Deschamps, Blanc et Thuram avaient aussi un esprit sain
Le football n’échappe pas à l’évolution des mentalités, pour le meilleur et pour le pire. Rappelons nous qu’en 1998, Jacquet s’appuyait sur des cadres comme Deschamps, Blanc et Thuram, des personnalités qui ne brillaient pas seulement ballon au pied mais aussi par leur intelligence et même parfois leur culture. Les deux premiers sont devenus de très bons entraîneurs. Le troisième, qu’on soit en accord ou en désaccord avec lui, est une personnalité écoutée et avait même été nommé au Haut Conseil pour l’intégration par le Président Chirac. Michel Platini, porte-drapeau de la génération 84-86, brillait aussi par son intelligence.

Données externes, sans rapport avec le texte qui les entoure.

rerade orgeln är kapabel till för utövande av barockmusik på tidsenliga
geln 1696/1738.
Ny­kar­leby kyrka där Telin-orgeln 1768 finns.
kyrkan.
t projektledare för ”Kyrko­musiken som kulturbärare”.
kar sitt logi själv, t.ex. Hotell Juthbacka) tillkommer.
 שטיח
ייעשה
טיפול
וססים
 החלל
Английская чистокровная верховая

Depuis, il a démontré, en organisant la coupe du monde en France et en devenant Président de l’UEFA, qu’il n’était pas bon qu’à marquer des coups de pied de réparation.

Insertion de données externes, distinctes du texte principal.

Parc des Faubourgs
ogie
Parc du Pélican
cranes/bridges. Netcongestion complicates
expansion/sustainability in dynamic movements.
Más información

La différence, c’est qu’à cette époque, on s’appuyait justement sur ce genre de personnalité, alors qu’aujourd’hui, on préfère les sacrifier. Alors, certes, on n’aura pas tort de me rétorquer que, même placé dans de bonnes conditions à Bordeaux, Yoann Gourcuff n’a guère fait de bons matches depuis cet hiver. Mais, d’une part, il est loin d’être le seul dans ce cas même parmi les titularisés. Et d’autre part, cela n’excuse en rien le comportement d’Anelka et Ribéry à son égard. On n’est pas étonné, du reste, qu’avec des meneurs de groupe pareils, cette sélection ait fait preuve d’une telle goujaterie dimanche dernier.
Il est possible que l’équipe de France batte le Mexique ce soir. Il est même possible que certains joueurs se mettent enfin à jouer parce qu’ils auront obtenu satisfaction, la mise à l’écart de ce gars trop bien élevé, ce bouffon. On dira alors que Domenech a bien fait de les écouter. Il gagne donc il a raison. Mais, qu’on nous permette de douter que ce calcul soit le meilleur dans l’optique de joutes qui seront plus difficiles, plus tard dans le tournoi.